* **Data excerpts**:
______________________________

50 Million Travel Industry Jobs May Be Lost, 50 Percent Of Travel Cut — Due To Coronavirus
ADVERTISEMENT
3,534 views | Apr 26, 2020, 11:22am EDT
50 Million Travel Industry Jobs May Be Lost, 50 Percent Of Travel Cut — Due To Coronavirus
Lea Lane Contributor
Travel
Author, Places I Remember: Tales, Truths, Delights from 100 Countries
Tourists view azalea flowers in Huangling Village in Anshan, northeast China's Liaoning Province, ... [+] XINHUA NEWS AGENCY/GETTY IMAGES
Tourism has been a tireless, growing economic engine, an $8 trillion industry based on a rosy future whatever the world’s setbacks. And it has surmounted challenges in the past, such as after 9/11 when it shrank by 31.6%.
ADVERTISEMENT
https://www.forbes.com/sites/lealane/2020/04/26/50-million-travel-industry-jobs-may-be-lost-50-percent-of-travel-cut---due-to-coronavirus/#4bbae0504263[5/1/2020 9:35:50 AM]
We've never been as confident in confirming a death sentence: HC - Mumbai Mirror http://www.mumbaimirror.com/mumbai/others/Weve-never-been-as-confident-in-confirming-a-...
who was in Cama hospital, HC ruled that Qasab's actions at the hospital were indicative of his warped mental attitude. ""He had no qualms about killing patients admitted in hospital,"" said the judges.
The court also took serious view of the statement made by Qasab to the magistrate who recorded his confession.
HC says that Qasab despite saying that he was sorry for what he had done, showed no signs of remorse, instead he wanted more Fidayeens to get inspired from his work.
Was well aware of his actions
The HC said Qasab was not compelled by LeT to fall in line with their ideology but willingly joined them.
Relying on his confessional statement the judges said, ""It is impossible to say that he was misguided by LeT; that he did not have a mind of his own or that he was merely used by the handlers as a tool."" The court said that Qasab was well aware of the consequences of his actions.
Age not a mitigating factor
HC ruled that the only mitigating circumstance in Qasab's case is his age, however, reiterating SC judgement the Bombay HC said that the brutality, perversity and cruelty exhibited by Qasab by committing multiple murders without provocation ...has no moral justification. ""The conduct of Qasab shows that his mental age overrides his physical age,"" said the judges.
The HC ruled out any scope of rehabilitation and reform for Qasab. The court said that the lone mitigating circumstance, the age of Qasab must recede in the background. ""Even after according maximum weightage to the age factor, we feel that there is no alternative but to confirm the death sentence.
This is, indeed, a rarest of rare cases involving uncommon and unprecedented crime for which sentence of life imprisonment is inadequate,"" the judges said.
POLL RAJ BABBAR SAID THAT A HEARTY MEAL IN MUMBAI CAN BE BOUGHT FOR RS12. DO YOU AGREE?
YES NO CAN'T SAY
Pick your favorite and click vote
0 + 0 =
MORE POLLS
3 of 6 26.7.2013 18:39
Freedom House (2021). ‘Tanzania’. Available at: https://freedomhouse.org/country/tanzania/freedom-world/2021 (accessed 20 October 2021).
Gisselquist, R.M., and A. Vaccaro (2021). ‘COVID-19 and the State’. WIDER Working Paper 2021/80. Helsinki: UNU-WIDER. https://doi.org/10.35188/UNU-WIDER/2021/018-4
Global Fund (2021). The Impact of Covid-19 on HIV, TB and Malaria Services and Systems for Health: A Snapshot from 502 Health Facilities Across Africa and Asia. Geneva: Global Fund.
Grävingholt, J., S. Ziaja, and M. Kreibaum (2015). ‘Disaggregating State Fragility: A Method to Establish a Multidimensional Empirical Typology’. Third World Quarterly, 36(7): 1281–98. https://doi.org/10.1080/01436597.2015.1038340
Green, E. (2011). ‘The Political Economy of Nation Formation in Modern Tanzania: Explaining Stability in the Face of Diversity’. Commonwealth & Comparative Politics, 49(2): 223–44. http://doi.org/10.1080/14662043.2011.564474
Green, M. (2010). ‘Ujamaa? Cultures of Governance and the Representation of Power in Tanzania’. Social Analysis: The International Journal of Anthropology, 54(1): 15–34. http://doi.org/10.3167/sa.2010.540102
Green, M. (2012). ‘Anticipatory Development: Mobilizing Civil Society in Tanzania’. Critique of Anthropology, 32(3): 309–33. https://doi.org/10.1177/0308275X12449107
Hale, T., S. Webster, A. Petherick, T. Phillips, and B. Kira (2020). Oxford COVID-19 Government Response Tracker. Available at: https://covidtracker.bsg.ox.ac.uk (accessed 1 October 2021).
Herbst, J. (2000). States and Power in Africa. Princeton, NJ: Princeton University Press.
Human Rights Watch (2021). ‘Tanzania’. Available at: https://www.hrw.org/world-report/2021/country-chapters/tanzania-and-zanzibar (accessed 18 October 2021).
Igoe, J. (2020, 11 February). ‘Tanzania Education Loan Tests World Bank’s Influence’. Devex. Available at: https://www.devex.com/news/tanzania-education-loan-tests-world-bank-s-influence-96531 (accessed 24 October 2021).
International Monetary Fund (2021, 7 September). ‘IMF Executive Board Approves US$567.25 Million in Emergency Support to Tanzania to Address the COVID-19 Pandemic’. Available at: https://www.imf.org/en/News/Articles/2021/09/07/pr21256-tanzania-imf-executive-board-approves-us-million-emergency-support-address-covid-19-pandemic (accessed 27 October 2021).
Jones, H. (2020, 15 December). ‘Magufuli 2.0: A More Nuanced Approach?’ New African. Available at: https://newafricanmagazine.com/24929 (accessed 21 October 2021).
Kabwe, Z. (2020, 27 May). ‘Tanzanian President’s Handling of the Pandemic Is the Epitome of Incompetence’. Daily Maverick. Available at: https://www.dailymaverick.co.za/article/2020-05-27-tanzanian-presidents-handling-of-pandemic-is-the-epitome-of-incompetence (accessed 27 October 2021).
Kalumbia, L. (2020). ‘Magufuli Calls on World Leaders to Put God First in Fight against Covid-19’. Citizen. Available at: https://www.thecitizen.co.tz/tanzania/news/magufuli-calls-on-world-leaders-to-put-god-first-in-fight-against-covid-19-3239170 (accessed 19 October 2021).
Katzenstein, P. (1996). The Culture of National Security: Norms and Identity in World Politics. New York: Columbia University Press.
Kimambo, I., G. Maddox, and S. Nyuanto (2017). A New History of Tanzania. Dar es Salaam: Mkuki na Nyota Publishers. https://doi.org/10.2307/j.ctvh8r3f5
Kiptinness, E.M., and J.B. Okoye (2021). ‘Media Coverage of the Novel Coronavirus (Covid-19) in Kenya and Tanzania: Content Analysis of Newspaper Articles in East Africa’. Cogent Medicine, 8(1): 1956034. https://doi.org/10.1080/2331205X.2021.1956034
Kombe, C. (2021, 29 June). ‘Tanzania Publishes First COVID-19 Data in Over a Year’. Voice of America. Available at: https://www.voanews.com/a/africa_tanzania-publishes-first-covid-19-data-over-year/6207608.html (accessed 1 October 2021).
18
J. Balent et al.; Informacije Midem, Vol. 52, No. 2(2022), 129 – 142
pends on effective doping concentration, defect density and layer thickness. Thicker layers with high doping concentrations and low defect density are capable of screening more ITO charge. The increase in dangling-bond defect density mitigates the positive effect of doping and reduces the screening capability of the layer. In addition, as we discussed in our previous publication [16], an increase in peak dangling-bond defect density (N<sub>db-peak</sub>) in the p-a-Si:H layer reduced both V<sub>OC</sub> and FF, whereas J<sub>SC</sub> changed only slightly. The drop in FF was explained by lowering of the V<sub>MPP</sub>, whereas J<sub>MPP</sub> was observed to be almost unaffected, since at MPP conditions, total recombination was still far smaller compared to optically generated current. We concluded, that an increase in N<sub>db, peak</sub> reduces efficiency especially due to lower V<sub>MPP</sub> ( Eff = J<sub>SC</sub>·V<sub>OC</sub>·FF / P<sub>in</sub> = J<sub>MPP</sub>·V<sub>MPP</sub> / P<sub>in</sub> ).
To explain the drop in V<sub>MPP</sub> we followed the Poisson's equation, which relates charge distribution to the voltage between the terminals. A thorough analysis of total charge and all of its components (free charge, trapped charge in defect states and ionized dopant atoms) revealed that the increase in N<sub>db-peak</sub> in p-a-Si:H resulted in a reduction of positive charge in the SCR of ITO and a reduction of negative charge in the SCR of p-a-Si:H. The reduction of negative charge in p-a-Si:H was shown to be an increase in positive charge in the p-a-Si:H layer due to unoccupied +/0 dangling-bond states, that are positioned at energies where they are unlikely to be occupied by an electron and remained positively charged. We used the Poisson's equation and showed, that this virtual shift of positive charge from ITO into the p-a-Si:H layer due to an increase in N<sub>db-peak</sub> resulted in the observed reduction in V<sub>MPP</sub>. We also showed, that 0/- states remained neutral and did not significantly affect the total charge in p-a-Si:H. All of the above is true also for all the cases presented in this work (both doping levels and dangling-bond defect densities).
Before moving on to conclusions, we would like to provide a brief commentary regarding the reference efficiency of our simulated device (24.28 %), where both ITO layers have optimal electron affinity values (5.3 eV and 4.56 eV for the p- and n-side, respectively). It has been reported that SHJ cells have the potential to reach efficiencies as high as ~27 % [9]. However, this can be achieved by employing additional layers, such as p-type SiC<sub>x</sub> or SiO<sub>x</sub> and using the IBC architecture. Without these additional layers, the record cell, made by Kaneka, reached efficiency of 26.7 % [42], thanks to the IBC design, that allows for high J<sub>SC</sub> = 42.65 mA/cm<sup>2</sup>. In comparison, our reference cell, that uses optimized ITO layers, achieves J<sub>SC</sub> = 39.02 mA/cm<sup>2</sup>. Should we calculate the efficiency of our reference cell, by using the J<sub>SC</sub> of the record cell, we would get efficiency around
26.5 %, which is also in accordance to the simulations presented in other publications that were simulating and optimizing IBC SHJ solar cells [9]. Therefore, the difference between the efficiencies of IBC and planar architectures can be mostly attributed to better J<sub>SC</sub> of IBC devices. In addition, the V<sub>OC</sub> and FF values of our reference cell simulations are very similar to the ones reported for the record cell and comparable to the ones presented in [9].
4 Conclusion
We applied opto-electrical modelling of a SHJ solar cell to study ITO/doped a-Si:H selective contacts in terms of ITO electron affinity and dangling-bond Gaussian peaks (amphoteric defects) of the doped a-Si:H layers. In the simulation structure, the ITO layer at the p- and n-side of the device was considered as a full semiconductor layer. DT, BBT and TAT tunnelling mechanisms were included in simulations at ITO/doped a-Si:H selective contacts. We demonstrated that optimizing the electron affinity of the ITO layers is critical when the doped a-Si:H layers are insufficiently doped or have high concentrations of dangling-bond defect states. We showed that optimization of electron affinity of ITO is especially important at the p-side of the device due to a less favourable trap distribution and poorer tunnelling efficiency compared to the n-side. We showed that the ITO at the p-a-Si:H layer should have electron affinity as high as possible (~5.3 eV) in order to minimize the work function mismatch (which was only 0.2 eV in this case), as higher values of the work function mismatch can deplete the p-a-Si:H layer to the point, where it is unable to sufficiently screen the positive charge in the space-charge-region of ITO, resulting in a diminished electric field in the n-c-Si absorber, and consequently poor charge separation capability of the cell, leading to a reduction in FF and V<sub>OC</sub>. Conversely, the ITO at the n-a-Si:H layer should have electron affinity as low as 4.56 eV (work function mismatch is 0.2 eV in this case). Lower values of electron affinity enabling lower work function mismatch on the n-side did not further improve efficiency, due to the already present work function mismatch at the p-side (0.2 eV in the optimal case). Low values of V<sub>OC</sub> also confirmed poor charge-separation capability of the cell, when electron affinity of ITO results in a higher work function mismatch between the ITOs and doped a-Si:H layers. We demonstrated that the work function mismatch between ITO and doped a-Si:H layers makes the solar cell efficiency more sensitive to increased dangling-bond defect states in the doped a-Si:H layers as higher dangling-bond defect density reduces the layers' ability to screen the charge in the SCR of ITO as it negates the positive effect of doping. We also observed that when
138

______________________________

* **GOAL OF THE EXERCISE**:
What you return should be exactly the lines above, starting at the one with "Relying on his" and ending at the one with "HC ruled that the", and nothing else.

* **RESPONSE AREA**:
Relying on his confessional statement the judges said, ""It is impossible to say that he was misguided by LeT; that he did not have a mind of his own or that he was merely used by the handlers as a tool."" The court said that Qasab was well aware of the consequences of his actions.
Age not a mitigating factor
HC ruled that the only mitigating circumstance in Qasab's case is his age, however, reiterating SC judgement the Bombay HC said that the brutality, perversity and cruelty exhibited by Qasab by committing multiple murders without provocation ...has no moral justification. ""The conduct of Qasab shows that his mental age overrides his physical age,"" said the judges.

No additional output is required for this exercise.